(SOURCE RECORDS begins)

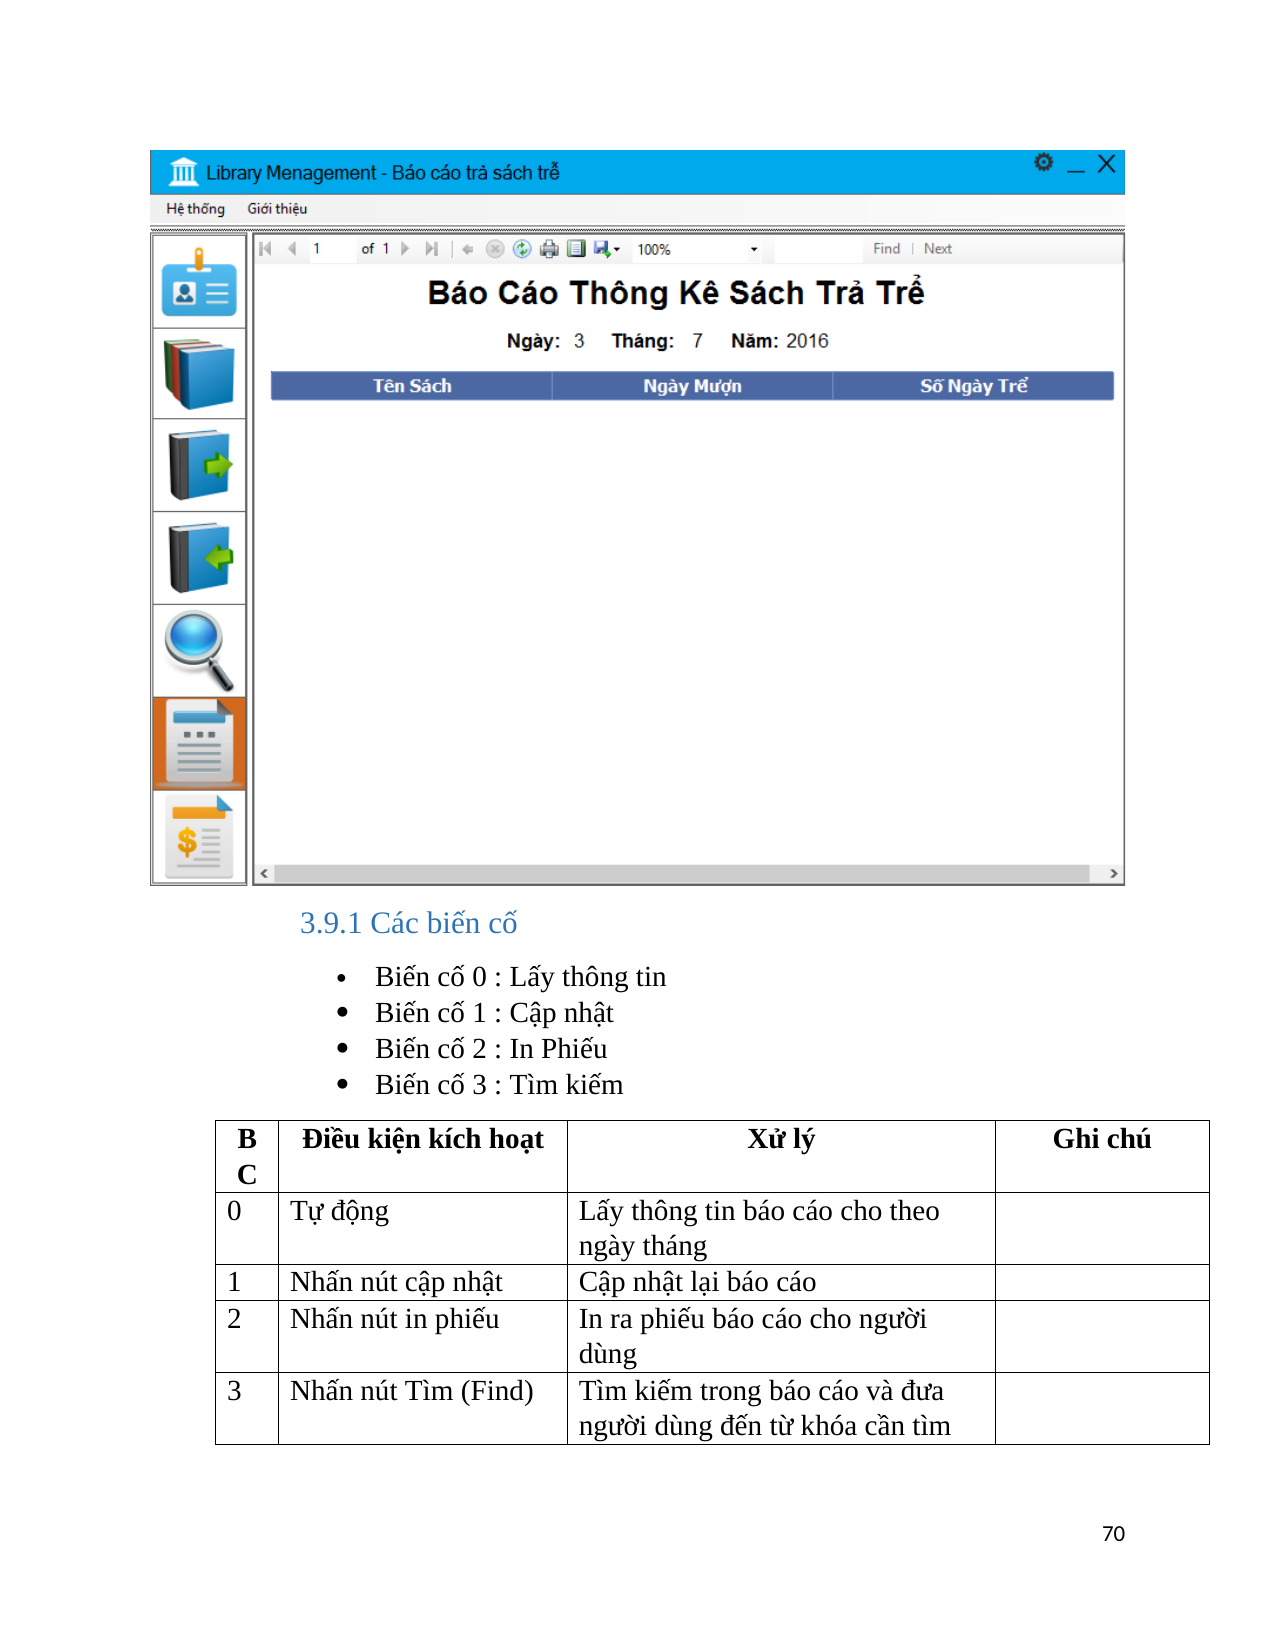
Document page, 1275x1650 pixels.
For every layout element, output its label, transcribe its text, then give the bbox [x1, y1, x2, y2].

list Biến cố 2 : In Phiếu [337, 1031, 1125, 1065]
table_cell Tự động [279, 1193, 567, 1263]
picture [228, 171, 234, 178]
table_header Điều kiện kích hoạt [279, 1121, 567, 1192]
picture [520, 167, 525, 178]
picture [447, 171, 453, 179]
table_cell Lấy thông tin báo cáo cho theo ngày tháng [568, 1193, 995, 1263]
table_cell 1 [216, 1265, 278, 1300]
text 3.9.1 Các biến cố [225, 904, 1125, 940]
picture [244, 170, 250, 179]
table_cell [996, 1193, 1209, 1263]
table_cell [996, 1265, 1209, 1300]
table_cell 0 [216, 1193, 278, 1263]
table_cell Nhấn nút cập nhật [279, 1265, 567, 1300]
table_cell 2 [216, 1301, 278, 1372]
picture [357, 170, 363, 178]
picture [150, 194, 1125, 886]
picture [276, 167, 284, 178]
table_cell Tìm kiếm trong báo cáo và đưa người dùng đến từ khóa cần tìm [568, 1373, 995, 1443]
table_cell In ra phiếu báo cáo cho người dùng [568, 1301, 995, 1372]
picture [1036, 154, 1052, 170]
list Biến cố 3 : Tìm kiếm [337, 1067, 1125, 1101]
table_header Xử lý [568, 1121, 995, 1192]
table_cell 3 [216, 1373, 278, 1443]
table_cell Nhấn nút Tìm (Find) [279, 1373, 567, 1443]
list Biến cố 1 : Cập nhật [337, 995, 1125, 1028]
table_header Ghi chú [996, 1121, 1209, 1192]
table_cell [996, 1373, 1209, 1443]
list Biến cố 0 : Lấy thông tin [337, 959, 1125, 992]
picture [300, 171, 305, 179]
table_cell [996, 1301, 1209, 1372]
table_cell Nhấn nút in phiếu [279, 1301, 567, 1372]
table_cell Cập nhật lại báo cáo [568, 1265, 995, 1300]
table_header BC [216, 1121, 278, 1192]
picture [170, 158, 198, 186]
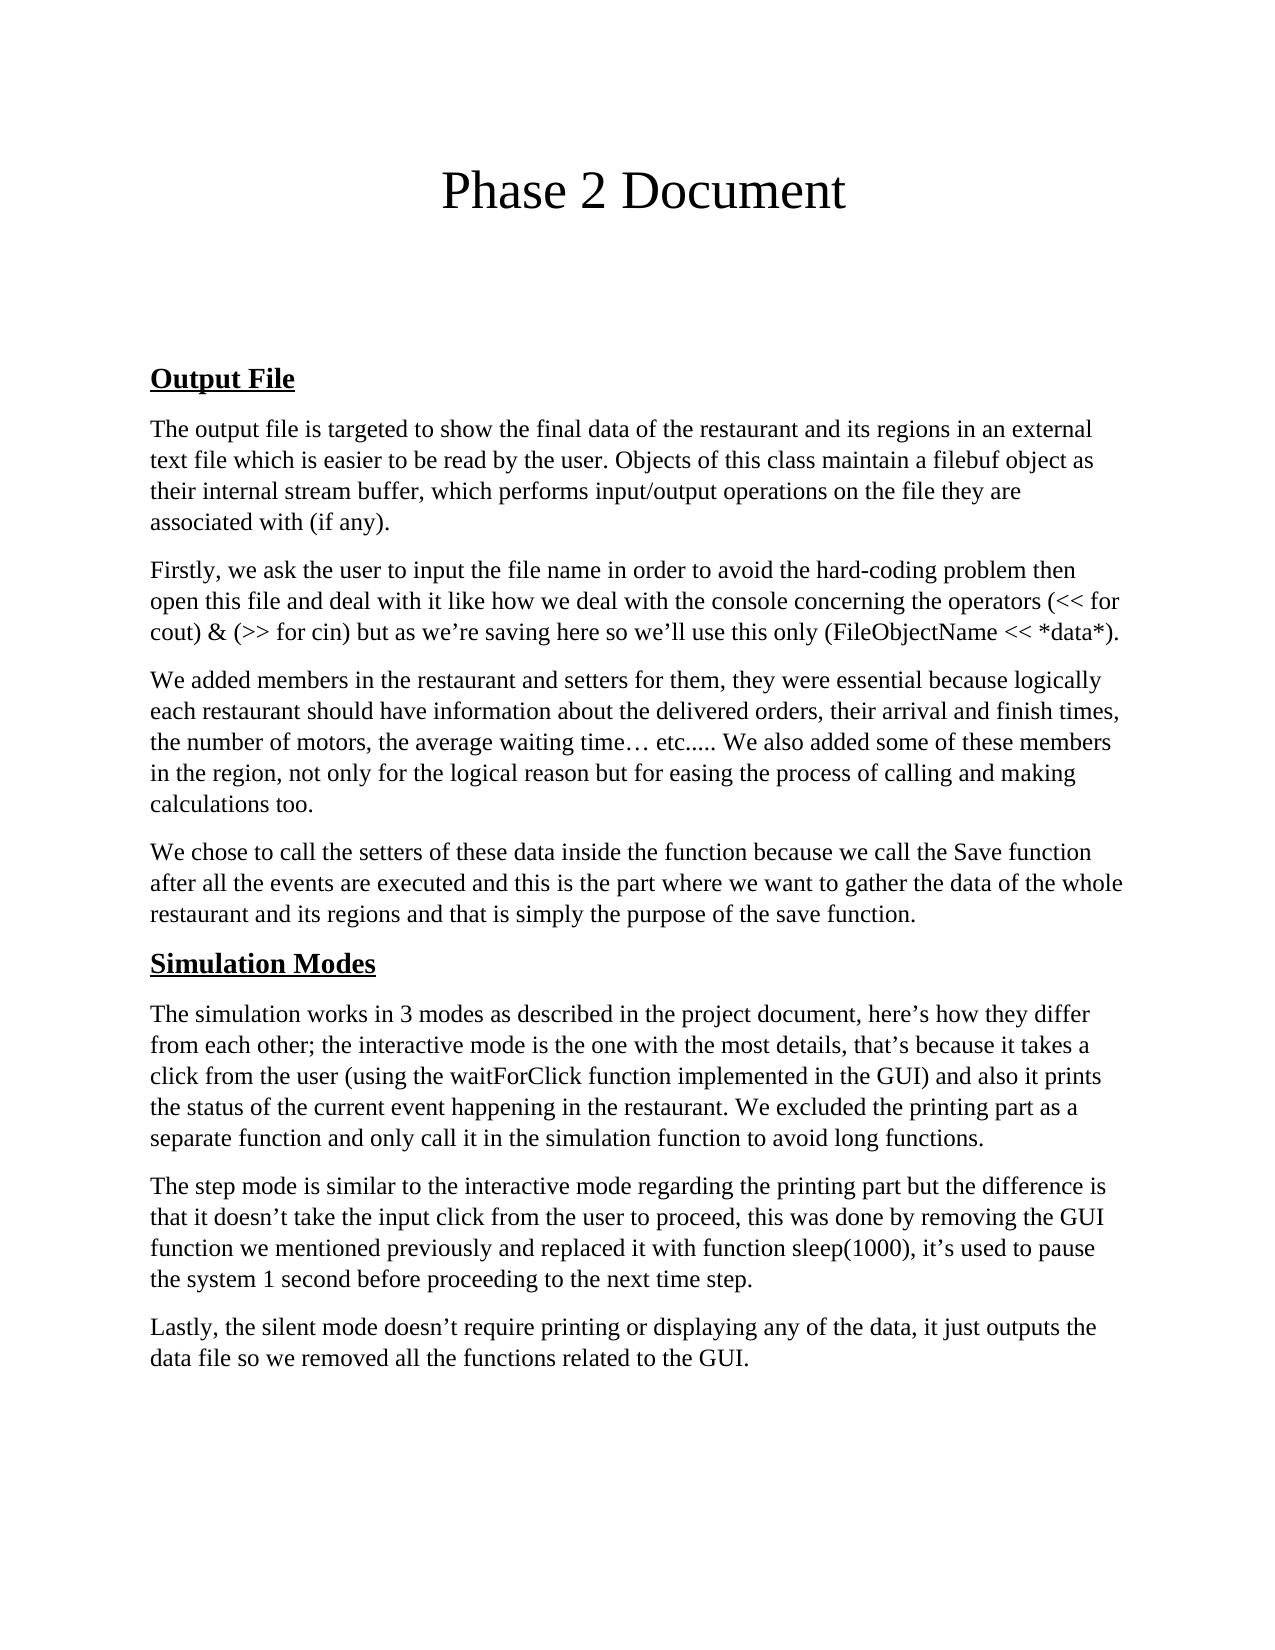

(SOURCE RECORDS ends)

_WHAT TO WORK ON_
Word for word, repeat all of the entries above, leaving out the pictures.

_OUTPUT FOR THIS EXERCISE_
Document page, 1275x1650 pixels.
For every layout element, output its label, transcribe its text, then give the bbox [x1, y1, x2, y2].

list Biến cố 2 : In Phiếu [337, 1031, 1125, 1065]
table_cell Tự động [279, 1193, 567, 1263]
picture [228, 171, 234, 178]
table_header Điều kiện kích hoạt [279, 1121, 567, 1192]
picture [520, 167, 525, 178]
picture [447, 171, 453, 179]
table_cell Lấy thông tin báo cáo cho theo ngày tháng [568, 1193, 995, 1263]
table_cell 1 [216, 1265, 278, 1300]
text 3.9.1 Các biến cố [225, 904, 1125, 940]
picture [244, 170, 250, 179]
table_cell [996, 1193, 1209, 1263]
table_cell [996, 1265, 1209, 1300]
table_cell 0 [216, 1193, 278, 1263]
table_cell Nhấn nút cập nhật [279, 1265, 567, 1300]
table_cell 2 [216, 1301, 278, 1372]
picture [357, 170, 363, 178]
picture [150, 194, 1125, 886]
picture [276, 167, 284, 178]
table_cell Tìm kiếm trong báo cáo và đưa người dùng đến từ khóa cần tìm [568, 1373, 995, 1443]
table_cell In ra phiếu báo cáo cho người dùng [568, 1301, 995, 1372]
picture [1036, 154, 1052, 170]
list Biến cố 3 : Tìm kiếm [337, 1067, 1125, 1101]
table_header Xử lý [568, 1121, 995, 1192]
table_cell 3 [216, 1373, 278, 1443]
table_cell Nhấn nút Tìm (Find) [279, 1373, 567, 1443]
list Biến cố 1 : Cập nhật [337, 995, 1125, 1028]
table_header Ghi chú [996, 1121, 1209, 1192]
table_cell [996, 1373, 1209, 1443]
list Biến cố 0 : Lấy thông tin [337, 959, 1125, 992]
picture [300, 171, 305, 179]
table_cell [996, 1301, 1209, 1372]
table_cell Nhấn nút in phiếu [279, 1301, 567, 1372]
table_cell Cập nhật lại báo cáo [568, 1265, 995, 1300]
table_header BC [216, 1121, 278, 1192]
picture [170, 158, 198, 186]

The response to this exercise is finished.